Cancer. 2006 Nov 1;107(9):2099-107. doi: 10.1002/cncr.22233.

Abstract

Acute myeloid leukemias (AMLs) are infrequent, yet highly malignant neoplasms responsible for a large number of cancer-related deaths. The incidence has been near stable over the last years. It continuously shows 2 peaks in occurrence in early childhood and later adulthood. With an incidence of 3.7 per 100,000 persons and an age-dependent mortality of 2.7 to nearly 18 per 100,000 persons, there is a rising awareness in the Western world of AML's special attributes resulting from an ever-aging population. To objectively describe epidemiologic data on this patient population, recent publications were evaluated to make transparent the current trends and facts. A review of the literature is presented, reflecting highlights of current research with respect to AML etiology. To estimate outcome and discuss informed treatment decisions with AML patients of different age groups and different biologic risk categories, it is mandatory to consider that the outcome results reported in clinical trials were until now heavily biased toward younger patients, whereas the overall dismal prognosis documented in population-based studies most likely reflects the exclusion of older patients from aggressive treatment. The etiology for most cases of AML is unclear, but a growing knowledge concerning leukemogenenic agents within chemotherapy regimens for other malignancies is already available. This includes specific associations of the most frequent balanced translocations in AML, including the "good-risk" abnormalities comprised by the core binding factor leukemias (i.e., AML with the translocation (8;21) and inversion of chromosome 16, and acute promyelocytic leukemia with the translocation (15;17)).

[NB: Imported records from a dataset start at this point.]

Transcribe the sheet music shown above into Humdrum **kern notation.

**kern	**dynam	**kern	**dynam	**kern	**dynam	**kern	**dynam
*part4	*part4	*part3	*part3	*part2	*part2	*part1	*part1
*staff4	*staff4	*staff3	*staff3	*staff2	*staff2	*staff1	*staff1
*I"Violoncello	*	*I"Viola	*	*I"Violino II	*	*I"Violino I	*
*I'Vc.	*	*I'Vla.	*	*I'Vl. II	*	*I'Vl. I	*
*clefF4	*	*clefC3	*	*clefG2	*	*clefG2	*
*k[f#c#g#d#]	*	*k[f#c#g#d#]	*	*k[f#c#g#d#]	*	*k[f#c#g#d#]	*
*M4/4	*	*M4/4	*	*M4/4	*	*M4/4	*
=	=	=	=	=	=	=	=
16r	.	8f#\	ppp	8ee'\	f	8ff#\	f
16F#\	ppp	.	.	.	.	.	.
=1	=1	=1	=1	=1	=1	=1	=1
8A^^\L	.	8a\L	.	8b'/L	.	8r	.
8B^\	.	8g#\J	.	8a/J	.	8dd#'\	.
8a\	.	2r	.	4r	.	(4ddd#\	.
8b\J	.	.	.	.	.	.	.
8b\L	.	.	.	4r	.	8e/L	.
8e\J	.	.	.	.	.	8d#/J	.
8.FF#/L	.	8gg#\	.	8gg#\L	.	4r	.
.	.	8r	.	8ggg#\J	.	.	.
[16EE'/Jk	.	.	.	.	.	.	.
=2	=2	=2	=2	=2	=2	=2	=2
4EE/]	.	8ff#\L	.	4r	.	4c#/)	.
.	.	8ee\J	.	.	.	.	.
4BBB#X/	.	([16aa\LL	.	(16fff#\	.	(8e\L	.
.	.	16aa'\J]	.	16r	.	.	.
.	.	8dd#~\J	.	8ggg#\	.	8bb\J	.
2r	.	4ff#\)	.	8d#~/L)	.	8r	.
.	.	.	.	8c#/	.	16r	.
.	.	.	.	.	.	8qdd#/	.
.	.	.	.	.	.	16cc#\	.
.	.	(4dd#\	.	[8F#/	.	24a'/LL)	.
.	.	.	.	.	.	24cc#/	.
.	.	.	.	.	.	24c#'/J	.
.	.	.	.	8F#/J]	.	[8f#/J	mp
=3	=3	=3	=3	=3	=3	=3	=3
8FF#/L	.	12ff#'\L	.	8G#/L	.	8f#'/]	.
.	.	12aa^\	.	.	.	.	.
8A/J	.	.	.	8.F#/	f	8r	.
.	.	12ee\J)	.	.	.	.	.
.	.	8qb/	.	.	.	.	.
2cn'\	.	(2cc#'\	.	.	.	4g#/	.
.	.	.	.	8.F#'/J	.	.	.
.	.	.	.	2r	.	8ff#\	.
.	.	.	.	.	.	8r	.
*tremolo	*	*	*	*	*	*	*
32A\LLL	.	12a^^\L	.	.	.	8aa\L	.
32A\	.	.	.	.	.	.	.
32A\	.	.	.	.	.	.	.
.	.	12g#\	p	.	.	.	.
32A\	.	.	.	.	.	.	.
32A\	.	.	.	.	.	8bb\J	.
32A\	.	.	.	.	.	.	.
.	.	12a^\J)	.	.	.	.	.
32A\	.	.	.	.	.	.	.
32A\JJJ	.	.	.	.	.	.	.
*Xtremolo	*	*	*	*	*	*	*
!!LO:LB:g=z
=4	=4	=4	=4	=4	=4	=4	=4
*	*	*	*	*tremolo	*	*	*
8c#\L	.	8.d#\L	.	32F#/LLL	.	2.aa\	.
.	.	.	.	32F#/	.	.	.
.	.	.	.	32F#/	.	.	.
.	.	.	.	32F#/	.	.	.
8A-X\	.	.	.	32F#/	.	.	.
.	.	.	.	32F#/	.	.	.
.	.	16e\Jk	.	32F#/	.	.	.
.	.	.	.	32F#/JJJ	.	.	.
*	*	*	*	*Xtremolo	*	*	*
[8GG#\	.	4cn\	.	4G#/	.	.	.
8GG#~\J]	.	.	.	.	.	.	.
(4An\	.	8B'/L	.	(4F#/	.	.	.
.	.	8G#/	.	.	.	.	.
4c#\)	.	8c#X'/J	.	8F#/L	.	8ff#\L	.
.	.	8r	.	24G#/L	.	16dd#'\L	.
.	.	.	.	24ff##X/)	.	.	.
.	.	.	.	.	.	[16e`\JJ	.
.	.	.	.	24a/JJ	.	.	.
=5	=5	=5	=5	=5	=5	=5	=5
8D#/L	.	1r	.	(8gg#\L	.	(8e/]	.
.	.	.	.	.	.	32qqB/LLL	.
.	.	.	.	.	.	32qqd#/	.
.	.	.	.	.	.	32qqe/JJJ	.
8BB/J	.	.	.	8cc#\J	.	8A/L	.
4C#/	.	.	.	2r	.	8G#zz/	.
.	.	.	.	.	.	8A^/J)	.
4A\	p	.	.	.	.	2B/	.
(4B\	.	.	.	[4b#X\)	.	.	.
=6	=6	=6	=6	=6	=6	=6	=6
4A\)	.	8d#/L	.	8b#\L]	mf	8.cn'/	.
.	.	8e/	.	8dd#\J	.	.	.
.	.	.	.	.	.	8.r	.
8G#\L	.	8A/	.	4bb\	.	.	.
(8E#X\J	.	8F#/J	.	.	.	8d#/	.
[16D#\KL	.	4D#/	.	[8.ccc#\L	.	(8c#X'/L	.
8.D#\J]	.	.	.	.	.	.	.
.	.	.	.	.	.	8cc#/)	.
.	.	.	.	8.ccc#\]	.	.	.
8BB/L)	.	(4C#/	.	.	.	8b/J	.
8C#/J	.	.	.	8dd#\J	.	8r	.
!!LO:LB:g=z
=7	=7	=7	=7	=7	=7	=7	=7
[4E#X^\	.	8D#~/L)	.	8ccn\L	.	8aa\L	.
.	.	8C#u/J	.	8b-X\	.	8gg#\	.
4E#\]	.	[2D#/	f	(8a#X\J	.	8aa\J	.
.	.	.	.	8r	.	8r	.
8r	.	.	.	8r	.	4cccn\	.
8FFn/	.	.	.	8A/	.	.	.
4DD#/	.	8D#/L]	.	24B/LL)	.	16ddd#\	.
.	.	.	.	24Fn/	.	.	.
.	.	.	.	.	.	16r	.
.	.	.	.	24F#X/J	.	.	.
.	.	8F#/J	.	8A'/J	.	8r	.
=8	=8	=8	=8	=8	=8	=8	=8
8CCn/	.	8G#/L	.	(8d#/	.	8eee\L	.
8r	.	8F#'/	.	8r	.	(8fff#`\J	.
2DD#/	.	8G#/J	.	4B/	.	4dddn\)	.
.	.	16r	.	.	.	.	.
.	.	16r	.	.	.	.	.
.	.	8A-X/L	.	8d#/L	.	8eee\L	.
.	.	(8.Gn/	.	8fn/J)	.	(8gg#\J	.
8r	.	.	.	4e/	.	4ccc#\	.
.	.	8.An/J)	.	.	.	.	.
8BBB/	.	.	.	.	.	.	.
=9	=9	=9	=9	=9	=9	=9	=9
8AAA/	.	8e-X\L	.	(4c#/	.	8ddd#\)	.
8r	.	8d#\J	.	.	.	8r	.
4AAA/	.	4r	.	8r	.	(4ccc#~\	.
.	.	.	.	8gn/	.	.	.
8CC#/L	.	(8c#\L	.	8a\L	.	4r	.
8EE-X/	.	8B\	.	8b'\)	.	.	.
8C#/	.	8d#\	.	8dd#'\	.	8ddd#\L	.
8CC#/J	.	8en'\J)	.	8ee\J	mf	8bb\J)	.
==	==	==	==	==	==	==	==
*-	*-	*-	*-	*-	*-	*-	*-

In contrast to these genetic alterations, epigenetic lesions, e.g., promoter silencing by hypermethylation of the p15/INK4b and other genes, are increasingly recognized as important in the pathogenesis of AML.

摘要

急性髓系白血病(AML)并不常见,但却是高度恶性的肿瘤,导致大量癌症相关死亡。过去几年其发病率一直接近稳定。在幼儿期和成年后期,发病率持续呈现两个高峰。AML的发病率为每10万人中有3.7例,年龄依赖性死亡率为每10万人中有2.7至近18例。在西方世界,由于人口老龄化,人们对AML的特殊属性的认识日益提高。为了客观描述该患者群体的流行病学数据,对近期发表的文献进行了评估,以明确当前的趋势和事实。本文对文献进行了综述,反映了当前AML病因学研究的重点。为了评估不同年龄组和不同生物学风险类别的AML患者的预后并讨论明智的治疗决策,必须考虑到目前临床试验报告的结果严重偏向年轻患者,而基于人群的研究中记录的总体预后不佳很可能反映了老年患者被排除在积极治疗之外。大多数AML病例的病因尚不清楚,但对于其他恶性肿瘤化疗方案中的致白血病因素的认识正在不断增加。这包括AML中最常见的平衡易位的特定关联,包括核心结合因子白血病所包含的“低风险”异常(即伴有(8;21)易位和16号染色体倒位的AML,以及伴有(15;17)易位的急性早幼粒细胞白血病)。与这些基因改变相反,表观遗传损伤,例如p15/INK4b和其他基因的高甲基化导致的启动子沉默,在AML发病机制中的重要性日益得到认可。